During their recent episode, Taylor, Carlisle, and Conor Maguire discussed Maximizing Upside: A Framework for Asymmetric Risk-Reward Profiles. Here’s an excerpt from the episode:
Conor: So, it’s basically three elements to it, really, I suppose, are valuation, obviously, the clue’s in the title. So, valuation focused where I don’t really concern myself with PE ratios and EPS numbers. I take a more, I suppose, valuing the business on an entire enterprise basis and looking at the whole value of the whole company and its assets and so on. So, really kind of a more comprehensive view on valuation rather than headline PE ratios.
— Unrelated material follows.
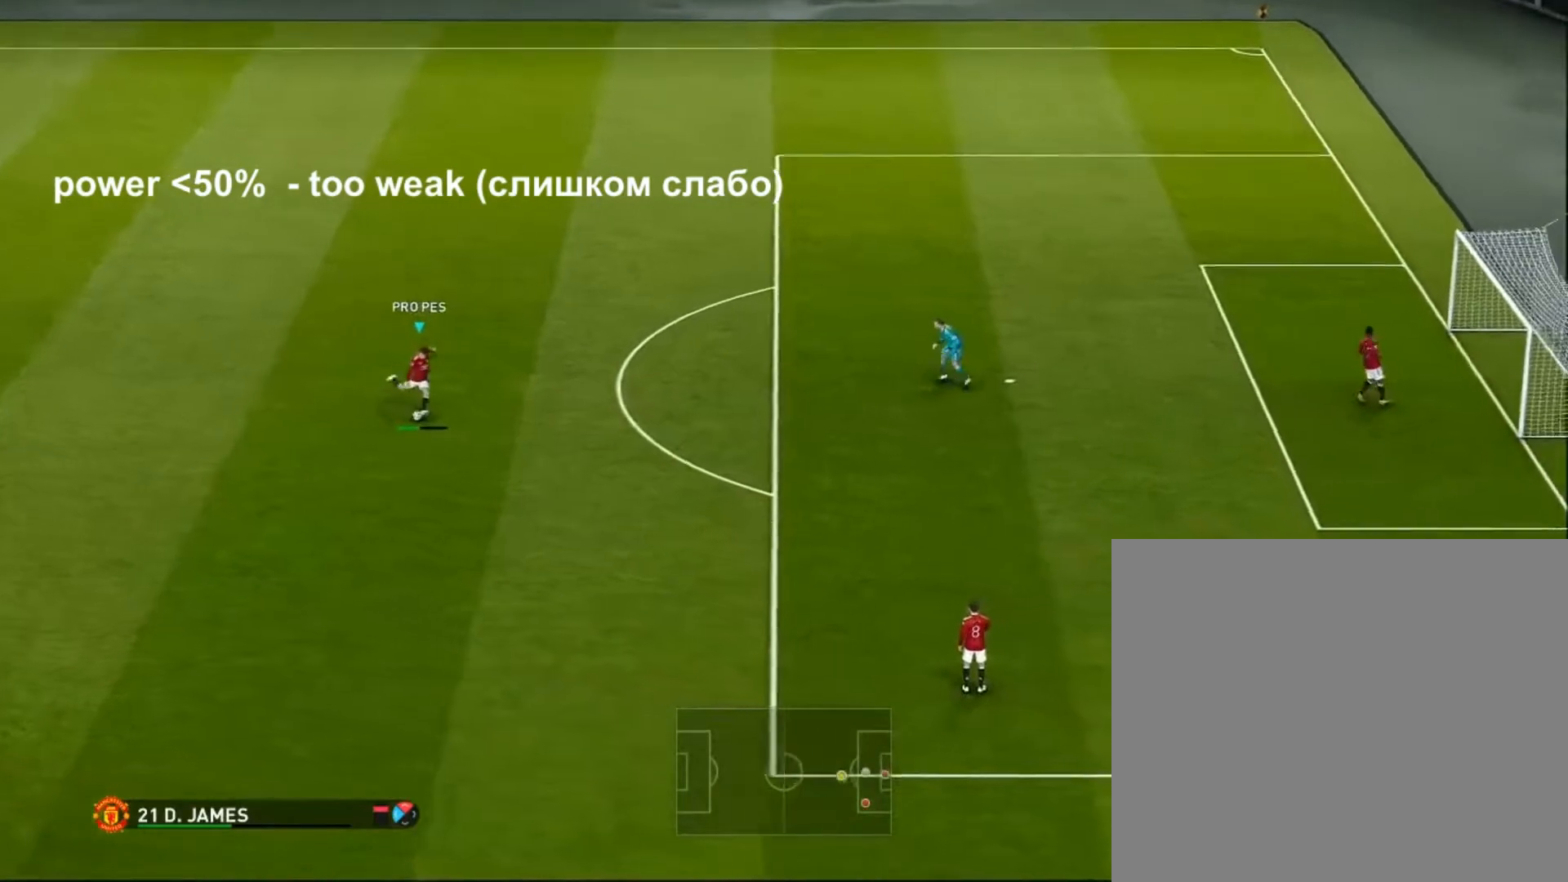
{"buttons": [], "left_stick": "down-right", "events": []}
I suppose given my background in private equity and I worked in kind of credit and distressed and special situations, was kind of downside protection. And that’s really, I suppose, looking at the balance sheet, again, looking at the asset base, what kind of asset coverage is there, what kind of cash generation or what other kind of protections are there in a kind of a liquidation scenario or in the event that you’re wrong in your initial assessment, what’s the backstop there in terms of value?
And then really, I suppose combining those two elements, valuation where I’m looking for a certain level of upside and then matching that against kind of what I think the downside is and what’s the worst case in the downside scenario. I want to see a very asymmetric risk rewards or risk return profile, where typically the upside is three times the downside risk is kind of how I just– That’s the minimum hurdle I’d try and look for. I suppose, at a high level, that’s the framework I try and employ all the time.
Jake: Did you get the memo that we’ve gotten rid of bankruptcy in the US?